Speaking to NME about how BMTH taught her to scream, Halsey said: “They coached me through my first time screaming on a record which was really fun. You can’t ask for a better person to coach you through that. Now I do it in the show, live every night, which is awesome.”
The NME Innovation Award winner added: “They’re such great guys. We spent a couple of days in the studio together and we made a couple of songs, and you just wouldn’t believe the range of music we were making. We were in the studio and Jordan [Fish, keys] was coaching me through doing these Justin Timberlake harmonies on a record, and I was like, ‘Dude what?’ And he was like ‘I love music like this’.
“They were having a lot of fun with me I think, as we were getting to write stuff together that Oli [Sykes, frontman] wouldn’t necessarily sing. In most situations I’d walk into a room and say to a producer, ‘Hey I want to make a very futuristic, pop nu-metal song’. They’d look at me and be like, ‘You have to go home’. Whereas the Bring Me guys were like, ‘Let’s do it! Let’s go!’
Speaking about that record, Halsey said: “For a long time I associated rock with angst, and angst with youth. When I was making this record I was 26 and I was pregnant. I was mourning losing my youth and almost thinking to myself that’s almost passed me by, [like] I’ve missed the boat on getting to create a record like this. I was thinking, ‘Am I entitled to angst’?

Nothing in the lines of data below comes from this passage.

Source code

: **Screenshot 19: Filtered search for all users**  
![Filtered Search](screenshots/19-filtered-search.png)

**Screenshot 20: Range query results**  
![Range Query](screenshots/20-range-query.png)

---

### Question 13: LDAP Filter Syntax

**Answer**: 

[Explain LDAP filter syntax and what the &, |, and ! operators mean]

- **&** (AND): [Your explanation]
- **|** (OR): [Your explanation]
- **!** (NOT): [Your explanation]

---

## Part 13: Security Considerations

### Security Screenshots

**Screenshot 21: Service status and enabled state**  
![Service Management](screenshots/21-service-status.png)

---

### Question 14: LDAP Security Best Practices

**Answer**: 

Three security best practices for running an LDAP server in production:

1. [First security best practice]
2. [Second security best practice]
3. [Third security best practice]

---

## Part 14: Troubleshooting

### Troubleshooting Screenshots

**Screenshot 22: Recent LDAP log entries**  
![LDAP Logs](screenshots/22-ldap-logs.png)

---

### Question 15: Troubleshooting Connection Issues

“At first I was like, ‘The answer is no, you’re about to become someone’s mother – you can’t be angsty, you need to have everything under control’. Then I realised that with maturity, learning more about the world, and learning more about yourself, comes a tremendous amount of angst, and I can continue to grow into my 30s and 40s and still have rock music that is accessible to me.”